8Tester et s’armer de patience
L’application Near You Now propose une recommandation personnalisée basée sur la géolocalisation. L’équipe a mis 2 ans à résoudre des problèmes techniques, comme le classement des articles en fonction de leur pertinence. Une affaire de meurtre semble plus importante qu’une histoire de chat coincé dans un arbre mais tout dépend en fait de la proximité géographique de l’utilisateur avec l’événement, explique Anthony Sheehan. La société Gravity insiste sur l’importance d’une mise à jour régulière des données de personnalisation. Son système de recommandation fonctionne par courbe d’intérêt : plus un sujet est consulté de façon régulière, plus le système vous recommandera des contenus en lien avec ce sujet et inversement. Toujours garder en tête qu’un sujet peut intéresser un lecteur seulement sur une très courte période. Fabrice Bazard (Ouest France) recommande de se jeter à l’eau, de tester, de procéder par tâtonnement. Il insiste sur la nécessité de tout mesurer et surtout, de persévérer !
9Optimiser l’expérience utilisateur
Comme Krishna Bharat, le programmateur indien à l’origine de Google News, Denis Teyssou, responsable du Médialab de l’AFP France, pense que « l’idée maîtresse, c’est de fabriquer de nouvelles expériences utilisateur autour du contenu. ». Le fer de lance de la recommandation personnalisée est l’expérience utilisateur, qui associe design, technologie et journalisme. Selon lui, « c’est ça qui fait revenir les gens » et qui contribue à la fréquentation des sites Web aujourd’hui.
10Au-delà du contenu, s’intéresser au contexte
Selon Clare Cook (Media Studio Innovation), la personnalisation doit aussi être affinée selon le moment de la journée. « Ce que je veux découvrir le matin n’est pas la même chose que ce qui m’intéresse à midi ou le soir. Une bonne personnalisation doit tenir compte du contexte, et aussi du support de diffusion (PC, mobile, tablette…) ».
11Nouer des partenariats stratégiques
Stéphane Cambon (Ownpage) et Eric Scherer (France Télévisions) s’accordent à dire que les moteurs de recommandation sont compliqués car ils nécessitent de l’algorithme et de l’expertise en développement, une perle rare pour la plupart des rédactions. La recommandation personnalisée implique des investissements lourds qui peuvent vite dépasser le million d’euros. « Si on n’a pas la bonne équipe, on peut se rater, ça peut être un investissement à perte. Les sites de presse ne développent pas ça en interne (…), on prend les risques de R&D pour les éditeurs et ensuite on leur propose d’acheter le service à un prix acceptable » explique Stéphane Cambon. Confier ses contenus à un tiers, c’est aussi le créneau de News Republic qui propose ses services aux titres de presse n’ayant pas les ressources suffisantes en interne pour développer leurs propres systèmes de recommandation.

■ **Consignes**:
**a)** Traduisez en anglais, s'il vous plaît, cette phrase de l'extrait : « Le fer de lance de la recommandation personnalisée est l’expérience utilisateur, qui associe design, technologie et journalisme. »
**b)** Relevez toutes les personnes nommées dans l'extrait.
Appuyez-vous uniquement sur l'extrait.

■ **Données enregistrées**:
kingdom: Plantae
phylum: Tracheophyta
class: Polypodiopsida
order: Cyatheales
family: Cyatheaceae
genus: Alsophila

■ **Réponses**:
**a)** The spearhead of personalized recommendation is the user experience, which combines design, technology and journalism.

**b)**
- Anthony Sheehan
- Fabrice Bazard
- Krishna Bharat
- Denis Teyssou
- Clare Cook
- Stéphane Cambon
- Eric Scherer